Donnerstag, 12. November 2020

Medienkompetenz

Ein Top-Journalist
erklärt mir die Welt
kompakt in zwei Spalten
und lässt keinen Zweifel zu
 
Ich frage mich dann,
ob leise Zweifel nicht
als Erklärung geeigneter wären

Ich zweifle an mir
und lese zwei Spalten
in einer anderen Zeitung

Wie zur Bestätigung streut die
Autorin begründete Zweifel
und ich finde meine
Erleichterung

Dienstag, 10. November 2020

Dünnhäutig - ein Essay

Der Sinn des Lebens besteht darin, so zu leben, dass einen das Leben freut. Oder kurz: Der Sinn des Lebens ist die Lebensfreude. Aber freue ich mich über die Tatsache, dass ich am Leben bin?

Das Leben ist nicht nur schön. Selbst die Liebe kann weh tun. Wer dünnhäutig ist, leidet besonders unter den Schattenseiten. Der dünnhäutige Mensch stellt sich oft in Frage, seine Rechnungen gehen selten auf, er fühlt sich seinen Eindrücken, Gedanken und Gefühlen meist ausgeliefert, er hängt ein Leben lang in der Luft. Wenn es am schlimmsten ist, kann er nichts mehr wollen, kann nur resignieren und kapitulieren, kann sich nur noch dem freien Fall überlassen. Wie soll er da Freude empfinden?

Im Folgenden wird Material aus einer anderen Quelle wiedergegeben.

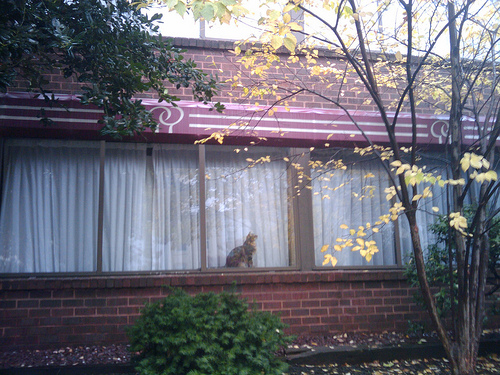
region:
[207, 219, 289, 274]
cat in the window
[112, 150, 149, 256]
white curtains on the window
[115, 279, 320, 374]
green bush in front of the building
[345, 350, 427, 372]
leaves on the ground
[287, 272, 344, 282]
brick border under the windows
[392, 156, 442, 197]
leaves in the bare tree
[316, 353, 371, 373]
sidewalk near the bush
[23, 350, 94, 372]
leaves littering the sidewalk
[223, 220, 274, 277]
cat looking up at the window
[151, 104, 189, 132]
design on the roof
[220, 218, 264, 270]
Cat sitting on a window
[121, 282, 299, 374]
Thick green plant at the wall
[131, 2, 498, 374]
Tree with yellowing leaves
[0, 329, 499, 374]
Ground littered with dry leaves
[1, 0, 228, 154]
Green leaves of a tree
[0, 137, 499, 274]
Long line of glass windows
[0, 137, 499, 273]
Window with white curtains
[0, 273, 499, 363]
Lower wall made of red bricks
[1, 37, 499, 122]
Upper wall of red bricks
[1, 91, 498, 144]
Long stripes of white lines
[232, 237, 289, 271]
a cat that is inside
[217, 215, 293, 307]
a cat sitting inside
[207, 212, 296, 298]
a cat sitting in a window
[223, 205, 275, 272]
a cat in a window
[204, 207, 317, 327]
curtains in a window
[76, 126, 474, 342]
a white curtains in the window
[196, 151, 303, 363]
curtains behind a cat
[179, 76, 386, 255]
a building with windows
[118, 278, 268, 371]
a bush with leaves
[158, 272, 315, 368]
a bush with green leaves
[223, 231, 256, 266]
A cat on the window sill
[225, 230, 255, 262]
A cat behind a window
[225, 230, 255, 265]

»Herr, ich bitte dich, hilf mir«, seufzt der Dünnhäutige in seiner Not. Und Gott antwortet: »Was möchtest du konkret?« »Ich suche irgendetwas, an dem ich mich festhalten kann«, gibt der Dünnhäutige zurück. »Dein Halt ist der freie Fall«, sagt Gott trocken. »Ich kann nicht tiefer fallen als in Gottes Hand«, sagt der Dünnhäutige zu sich selbst. Und dann: »Herr, was soll ich tun?« Gott aber antwortet dem Dünnhäutigen: »Du sollst in dich gehen und dich selbst erkennen. Du sollst gut darin werden, dich selbst zu kennen. Du sollst dich gut spüren und in dir ruhen. Kümmere dich nicht um deine Außenwirkung. Kümmere dich um dein Innenleben und dein Wohlbefinden. Kümmere dich um dein Tageswerk und sei damit zufrieden. Deine Arbeit sei ein Geduldspiel. Lass dich von niemandem überfordern. Und überfordere dich nicht selbst. Du machst deine Sache gut genug.«

Wenn ich das Gefühl habe, dass ich meine Sache gut mache, dann kann ich mich auch freuen. Gott sagt mir, was meine Aufgabe ist. Gott ist gütig, weise, wohlwollend, verstehend, verzeihend, hilfsbereit – er ist all das, was ich so dringend brauche und was mein leiblicher Vater nie gewesen ist. Ich muss mich über Gott nicht ärgern. Und wenn die Welt zugrunde geht, so liegt das daran, dass manche Menschen ihren Frieden mit sich selbst und Gott nicht finden.